What would God say to God-followers trapped in destructive conflicts? What’s the real problem behind it all and what could possible make it better? 

Outline (From Lane/Tripp)

Question 1: Why do we fight with one another?
James 4:1–3 (NIV) 1 What causes fights and quarrels among you? Don’t they come from your desires that battle within you? 2 You desire but do not have, so you kill. You covet but you cannot get what you want, so you quarrel and fight. You do not have because you do not ask God. 3 When you ask, you do not receive, because you ask with wrong motives, that you may spend what you get on your pleasures.

Question 2: What has become more important to me than my relationship with God?
James 4:4 (NIV) 4 You adulterous people, don’t you know that friendship with the world means enmity against God? Therefore, anyone who chooses to be a friend of the world becomes an enemy of God.

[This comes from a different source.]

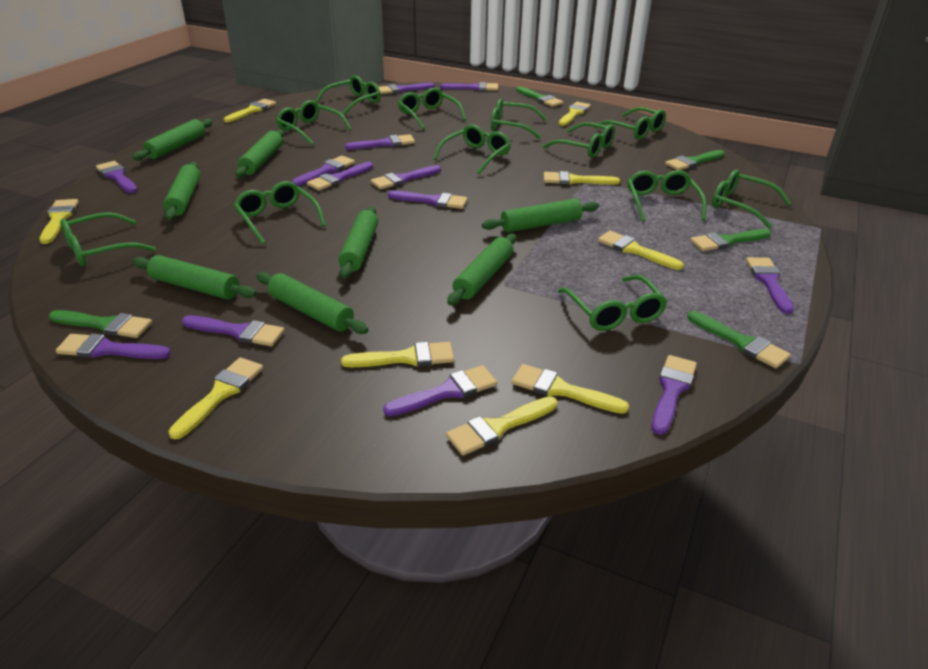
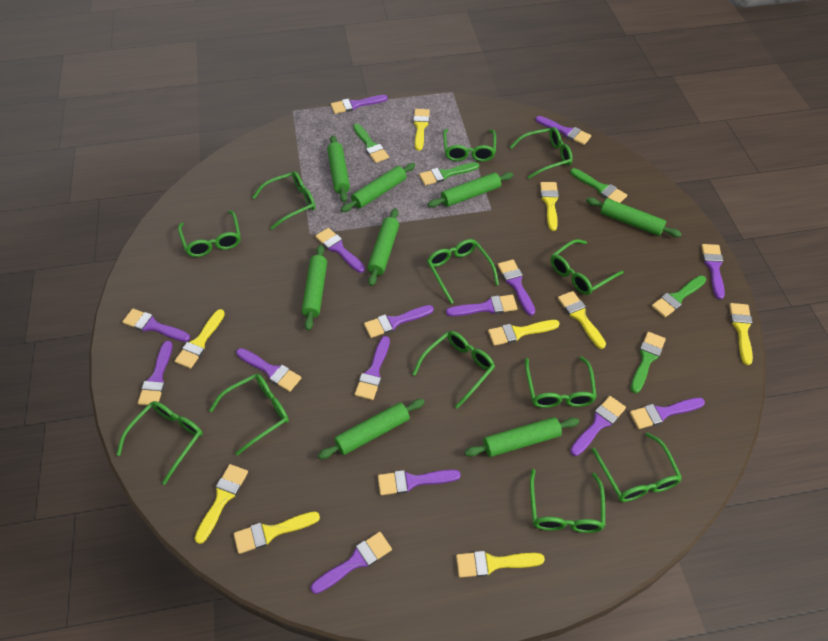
purple brush: [56,334,171,359] [96,161,137,193] [182,315,285,347] [292,156,355,186] [307,162,373,191] [345,134,415,150] [371,165,441,190] [378,83,435,94] [383,365,497,416] [388,191,468,209] [440,82,498,91] [652,355,697,435] [746,257,794,314] = 13 -> [122,309,190,342] [138,341,172,405] [236,348,301,392] [311,532,392,594] [315,228,365,273] [331,95,388,114] [355,336,390,400] [364,305,434,338] [378,470,461,495] [446,295,517,316] [498,260,535,316] [535,116,591,145] [570,396,626,456] [630,398,705,429] [701,244,725,299] = 15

Question 3: What does God do with people who forsake him for something else?
James 4:5–6 (NIV) 5 Or do you think Scripture says without reason that he jealously longs for the spirit he has caused to dwell in us? 6 But he gives us more grace. That is why Scripture says: “God opposes the proud but shows favor to the humble.”

Question 4: Once we are rescued, what should we do?
James 4:7–10 (NIV) 7 Submit yourselves, then, to God. Resist the devil, and he will flee from you. 8 Come near to God and he will come near to you. Wash your hands, you sinners, and purify your hearts, you double-minded. 9 Grieve, mourn and wail. Change your laughter to mourning and your joy to gloom. 10 Humble yourselves before the Lord, and he will lift you up.

After the many times that James has called his readers “brothers” (12; 2:1, 14; 3:1, 10, 12) or even “my dear brothers” (1:16, 19; 2:5), his address you adulterous people really catches our attention… A literal reading would suggest that James is accusing his female readers of engaging in adulterous sexual activity. The clue to the feminine form and to the accusation that James is making here is found in the OT, especially the prophetic books.19 The prophets frequently compare the relationship between Yahweh and his people to a marriage relationship. See, for instance, Isa. 54:5-6: “’For your Maker is your husband – the LORD Almighty is his name – the Holy One of Israel is your Redeemer; he is called the God of all the earth. The LORD will call you back as if you were a wife deserted and distressed in spirit – a wife who married young, only to be rejected,’ says your God.” As this text suggests, the Lord is consistently portrayed as the husband and Israel as the wife in this imagery. Accordingly, therefore, when Israel’s relationship with the Lord is threatened by her idolatry, she can be accused of committing adultery; see Jer. 3:20: “’But like a woman unfaithful to her husband, so you have been unfaithful to me, 0 house of Israel,’ declares the LORD” (see also Isa. 57:3; Ezek. 16:38; 23:45). But it is in Hosea that this imagery reaches its pinnacle. The Lord commands Hosea to marry a prostitute so that her unfaithfulness might poignantly and painfully reveal the tragic dalliance of Israel with foreign gods. Israel, God claims, has “been unfaithful,” going after other lovers, Baal and other false gods (Hos. 2:5-7). This marital imagery for the covenant relationship between God and Israel is picked up by Jesus, who called those who rejected him “a wicked and adulterous generation” (Matt. 12:39; 16:4). James, following this tradition, uses “adulteresses” to label his readers as unfaithful people of God. By seeking friendship with the world, they are, in effect, committing spiritual adultery. As Johnson points out, the ancient view of friendship sheds light on the seriousness of the charge that James is making here. We speak rather casually of “friends” in our day, but in the Hellenistic world friendship “involved ‘sharing all things’ in a unity both spiritual and physical.” – Douglas Moo

Lane, Timothy S., and Paul David Tripp. Relationships: a Mess Worth Making. New Growth Press, 2006.